Our research combines advances in ecological network analysis with DNA-metabarcoding. It examines the impacts of environmental change on species interactions and ecosystem functioning. This provides a framework for examining the resilience of ecosystems. It also provides new methods for ecological restoration design.
Using this framework, we are able to:
- Determine the impact of altered network structure on fungi, plant and animal populations
- Study ecological and social networks in sustainable agriculture
- Examine the resilience of global food systems
We have created a unique range of networks under different types of stress. This includes simulated climate warming, habitat modification, wildfire and artificial light at night. The replications will help us examine variations in networks structure and complexity.
Our research assesses the impact of biological invasions on biodiversity. We are interested in how plant invasions, coupled with human activity and climate change, impact freshwater ecosystems and biodiversity. We are also interested in quantifying the economic costs associated with biological invasions.
Riverbank erosion
Current projects include a collaboration with the Woodland Trust. This is to assess the impact of riparian plant invasions on riverbank erosion. This kind of erosion may contribute to downstream flood events. Riparian plant invaders can also alter woodland habitats next to watercourses. That impact can increase the vulnerability of ancient woodland flora.

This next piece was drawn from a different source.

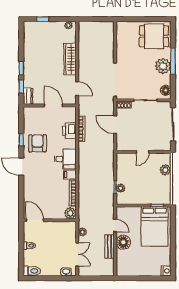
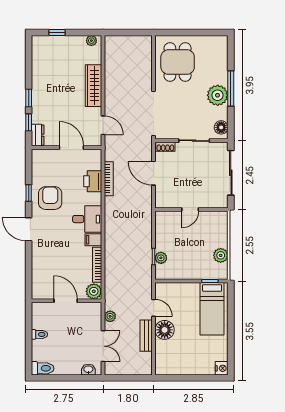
dining table: (154, 36) -> (178, 62), moved, turned 90
plant: (165, 170) -> (221, 255), moved
door: (35, 220) -> (66, 301), moved
bed: (154, 226) -> (212, 309), width x0.67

Transfer of invasive non-native species
Our research also addresses the impact of biological invasions on livelihoods. There is increasing use of bulk water transfers to prevent drought conditions. But these transfers can act as a dispersal pathway for invasive non-native species. We are working with Northumbrian Water to identify the risks involving non-native species. Our aim is the prevention of negative impacts on biodiversity and livelihoods.
Climate change is impacting our oceans, causing shifts in temperature and acidification. Resulting coral bleaching events are evidence of the damage caused by fossil fuels. Other human activities such as pollution and over-fishing cause declines in fish stocks, which disrupt marine ecosystems and food-webs. We need research to understand the impacts of climate change and human activities. This will help develop mitigation strategies.
Our marine research at Newcastle University ranges from coastal to deep-sea floor environments. Among our facilities is a dedicated Dove marine laboratory. Our research interests include:
- deep-sea ecology
- marine mammal biology
- ballast water treatments
- marine biotechnology
Our international collaborations have revealed new species and new behaviours in marine mammals.
We work at local and international levels to understand threats to marine ecosystems. This includes developing methods to track marine species populations. We are also developing new approaches to marine management. Our aim is to reduce the impacts of human activities on marine systems while supporting community livelihoods.
Plastic in deep ocean trenches
Our researchers found plastic in a new species of deep-sea amphipod. The discovery was in the Pacific Ocean’s Mariana Trench – one of the deepest places on Earth. The amphipod's name, Eurythenes plasticus, refers to the plastic it had ingested. This provides evidence of the far-reaching effects of plastic pollution.